**YOUR ASSIGNMENT:** Out of the material that follows, write out exactly the lines from the line with "For each pixel u v, give camera depth d (meters)." to the line with "1028 871 10.47", both ends included, and no others.

**DATA PROVIDED:**

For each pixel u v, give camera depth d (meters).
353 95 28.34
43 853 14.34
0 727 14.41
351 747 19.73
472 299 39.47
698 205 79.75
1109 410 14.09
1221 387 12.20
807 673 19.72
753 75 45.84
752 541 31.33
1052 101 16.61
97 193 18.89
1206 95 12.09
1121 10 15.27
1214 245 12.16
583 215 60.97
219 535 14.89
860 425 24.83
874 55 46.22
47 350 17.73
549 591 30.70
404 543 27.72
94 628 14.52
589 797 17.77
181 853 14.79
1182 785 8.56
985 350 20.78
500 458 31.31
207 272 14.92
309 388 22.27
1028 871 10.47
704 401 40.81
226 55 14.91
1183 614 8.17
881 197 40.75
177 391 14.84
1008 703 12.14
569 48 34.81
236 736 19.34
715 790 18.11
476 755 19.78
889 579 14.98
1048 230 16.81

---

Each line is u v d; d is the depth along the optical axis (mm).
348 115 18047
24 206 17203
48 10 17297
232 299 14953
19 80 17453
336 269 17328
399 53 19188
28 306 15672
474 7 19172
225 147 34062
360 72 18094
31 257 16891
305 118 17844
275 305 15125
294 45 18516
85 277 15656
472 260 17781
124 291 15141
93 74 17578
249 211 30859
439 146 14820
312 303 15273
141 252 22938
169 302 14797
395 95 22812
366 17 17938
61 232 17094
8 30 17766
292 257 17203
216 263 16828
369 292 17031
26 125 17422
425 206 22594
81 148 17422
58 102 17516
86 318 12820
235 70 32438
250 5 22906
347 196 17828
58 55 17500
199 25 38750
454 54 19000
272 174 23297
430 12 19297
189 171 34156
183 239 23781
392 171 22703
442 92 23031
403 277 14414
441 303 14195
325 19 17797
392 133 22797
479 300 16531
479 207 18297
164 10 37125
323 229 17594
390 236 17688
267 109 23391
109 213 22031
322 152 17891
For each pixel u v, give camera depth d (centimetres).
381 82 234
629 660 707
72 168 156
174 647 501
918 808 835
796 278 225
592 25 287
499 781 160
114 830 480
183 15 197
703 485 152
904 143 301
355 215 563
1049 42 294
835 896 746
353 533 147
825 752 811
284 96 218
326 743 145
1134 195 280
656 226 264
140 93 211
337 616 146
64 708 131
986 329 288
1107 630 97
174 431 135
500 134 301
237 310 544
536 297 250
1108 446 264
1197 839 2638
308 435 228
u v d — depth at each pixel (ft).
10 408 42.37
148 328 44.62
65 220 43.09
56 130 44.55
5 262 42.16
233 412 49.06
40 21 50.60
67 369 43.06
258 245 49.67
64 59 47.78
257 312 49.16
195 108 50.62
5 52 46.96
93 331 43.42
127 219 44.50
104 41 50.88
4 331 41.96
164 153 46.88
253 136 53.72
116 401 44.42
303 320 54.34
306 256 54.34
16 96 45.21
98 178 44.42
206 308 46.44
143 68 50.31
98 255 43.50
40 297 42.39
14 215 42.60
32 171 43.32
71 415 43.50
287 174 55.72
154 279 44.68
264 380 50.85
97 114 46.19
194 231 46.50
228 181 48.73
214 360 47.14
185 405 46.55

**SOLUTION FOR THIS TASK:**
For each pixel u v, give camera depth d (meters).
353 95 28.34
43 853 14.34
0 727 14.41
351 747 19.73
472 299 39.47
698 205 79.75
1109 410 14.09
1221 387 12.20
807 673 19.72
753 75 45.84
752 541 31.33
1052 101 16.61
97 193 18.89
1206 95 12.09
1121 10 15.27
1214 245 12.16
583 215 60.97
219 535 14.89
860 425 24.83
874 55 46.22
47 350 17.73
549 591 30.70
404 543 27.72
94 628 14.52
589 797 17.77
181 853 14.79
1182 785 8.56
985 350 20.78
500 458 31.31
207 272 14.92
309 388 22.27
1028 871 10.47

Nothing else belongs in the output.